Venture capitalist, philanthropist and author Sir Michael Moritz has co-written Leading with Sir Alex Ferguson. He reveals the lessons that can be learnt from the managerial legend, and those that can’t
Ask the average armchair football buff about Sir Alex Ferguson and, amid lavish praise – it takes a peculiar fan not to be dazzled by Ferguson’s 38-trophy haul in 27 seasons helming Manchester United – you’ll likely also hear adjectives such as “stubborn” and “fiery”.
Such is the reputation of a man who reacts to criticism like a slug to salt, and famously kicked a football boot into the abundantly moisturised features of David Beckham when a 2003 FA Cup tie didn’t go his way.
Ferguson’s new book, Leading, however, which outlines the principles behind his remarkably successful management career, portrays not only a more generous character, but also a more self-aware one than we’re led to believe: a man who whetted his leadership tools over the years with vigorously self-critical auto-didacticism.
“He’s a thoughtful, cogitative man,” explains Welsh investment guru Sir Michael Moritz, who co-wrote Leading and, in the process, became a close friend and confidante.
“He’s the first to admit that when he entered management at a tender age – he was in his early thirties – he had received no formal training. He managed by instinct, and he pursued the approach he thought best.”

[SHORT PROBLEM A]
Answer these questions using the Ferguson article:
(i) How many trophies did Ferguson win, and over how many seasons at Manchester United?
(ii) In what year was the FA Cup tie after which Ferguson kicked a boot at David Beckham?
(iii) How old was Ferguson when he entered management, according to Moritz?
[SHORT PROBLEM B] Reproduce word for word the stretch of the Ferguson article starting at "Ferguson’s new book, Leading, however, which" and ending at "friend and confidante.".
[SHORT PROBLEM C] Condense the paragraph of the Ferguson article that opens "Ask the average armchair football buff" into a single shorter sentence that keeps its main facts.
The items after this point are separate from the Ferguson article.

[GIVEN INFORMATION]
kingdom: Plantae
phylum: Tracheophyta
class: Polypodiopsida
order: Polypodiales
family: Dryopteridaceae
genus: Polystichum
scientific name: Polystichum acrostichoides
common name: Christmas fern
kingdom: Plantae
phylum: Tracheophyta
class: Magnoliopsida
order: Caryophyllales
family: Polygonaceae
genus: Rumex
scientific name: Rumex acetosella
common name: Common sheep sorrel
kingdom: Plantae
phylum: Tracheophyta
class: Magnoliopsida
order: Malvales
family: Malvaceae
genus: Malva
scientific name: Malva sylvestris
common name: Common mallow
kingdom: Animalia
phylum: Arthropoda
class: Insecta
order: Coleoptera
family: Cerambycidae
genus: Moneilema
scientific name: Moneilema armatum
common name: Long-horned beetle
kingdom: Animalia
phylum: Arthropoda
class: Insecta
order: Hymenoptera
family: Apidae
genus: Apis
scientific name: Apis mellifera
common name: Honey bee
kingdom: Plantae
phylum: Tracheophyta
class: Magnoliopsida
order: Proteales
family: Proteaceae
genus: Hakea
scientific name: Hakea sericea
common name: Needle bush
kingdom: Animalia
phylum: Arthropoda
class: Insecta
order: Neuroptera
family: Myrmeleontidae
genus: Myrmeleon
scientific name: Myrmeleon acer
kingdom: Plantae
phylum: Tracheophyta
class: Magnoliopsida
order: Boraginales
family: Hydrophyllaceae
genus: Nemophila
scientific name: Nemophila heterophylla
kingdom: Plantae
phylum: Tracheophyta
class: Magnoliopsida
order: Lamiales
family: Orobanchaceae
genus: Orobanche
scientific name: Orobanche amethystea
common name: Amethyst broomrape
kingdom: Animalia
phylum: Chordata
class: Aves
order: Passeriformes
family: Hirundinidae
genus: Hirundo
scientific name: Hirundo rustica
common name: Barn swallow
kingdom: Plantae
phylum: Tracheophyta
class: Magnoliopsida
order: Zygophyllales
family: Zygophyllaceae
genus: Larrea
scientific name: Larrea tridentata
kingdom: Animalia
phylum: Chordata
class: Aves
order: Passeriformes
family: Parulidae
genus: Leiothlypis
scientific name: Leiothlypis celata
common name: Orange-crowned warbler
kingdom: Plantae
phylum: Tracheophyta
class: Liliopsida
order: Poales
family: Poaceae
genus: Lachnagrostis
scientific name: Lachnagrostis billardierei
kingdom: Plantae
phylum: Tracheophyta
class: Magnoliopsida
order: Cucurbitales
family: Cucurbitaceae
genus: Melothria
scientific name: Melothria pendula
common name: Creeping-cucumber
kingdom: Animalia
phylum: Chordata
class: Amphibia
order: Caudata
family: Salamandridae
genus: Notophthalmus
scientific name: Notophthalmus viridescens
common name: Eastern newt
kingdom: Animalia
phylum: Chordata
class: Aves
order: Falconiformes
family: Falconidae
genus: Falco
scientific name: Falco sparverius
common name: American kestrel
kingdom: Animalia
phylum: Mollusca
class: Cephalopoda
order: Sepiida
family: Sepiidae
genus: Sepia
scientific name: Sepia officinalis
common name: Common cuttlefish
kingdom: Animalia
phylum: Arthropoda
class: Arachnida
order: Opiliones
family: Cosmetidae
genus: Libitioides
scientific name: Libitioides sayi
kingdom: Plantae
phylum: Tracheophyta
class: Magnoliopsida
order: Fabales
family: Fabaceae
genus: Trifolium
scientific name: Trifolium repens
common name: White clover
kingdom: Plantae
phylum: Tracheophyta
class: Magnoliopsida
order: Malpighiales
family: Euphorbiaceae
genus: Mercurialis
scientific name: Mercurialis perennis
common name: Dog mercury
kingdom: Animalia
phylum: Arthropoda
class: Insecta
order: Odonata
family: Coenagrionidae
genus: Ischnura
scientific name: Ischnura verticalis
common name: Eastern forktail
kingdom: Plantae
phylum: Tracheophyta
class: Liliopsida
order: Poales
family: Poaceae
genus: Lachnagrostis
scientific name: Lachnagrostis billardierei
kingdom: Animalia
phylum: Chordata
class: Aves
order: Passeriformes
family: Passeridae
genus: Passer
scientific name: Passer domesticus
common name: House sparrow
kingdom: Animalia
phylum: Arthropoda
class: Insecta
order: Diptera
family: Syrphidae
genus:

[CORRECT RESPONSE A]
(i) 38 trophies in 27 seasons
(ii) 2003
(iii) In his early thirties

[CORRECT RESPONSE B]
Ferguson’s new book, Leading, however, which outlines the principles behind his remarkably successful management career, portrays not only a more generous character, but also a more self-aware one than we’re led to believe: a man who whetted his leadership tools over the years with vigorously self-critical auto-didacticism.
“He’s a thoughtful, cogitative man,” explains Welsh investment guru Sir Michael Moritz, who co-wrote Leading and, in the process, became a close friend and confidante.

[CORRECT RESPONSE C] Football fans generally admire Ferguson's 38 trophies in 27 seasons managing Manchester United but also tend to call him "stubborn" and "fiery."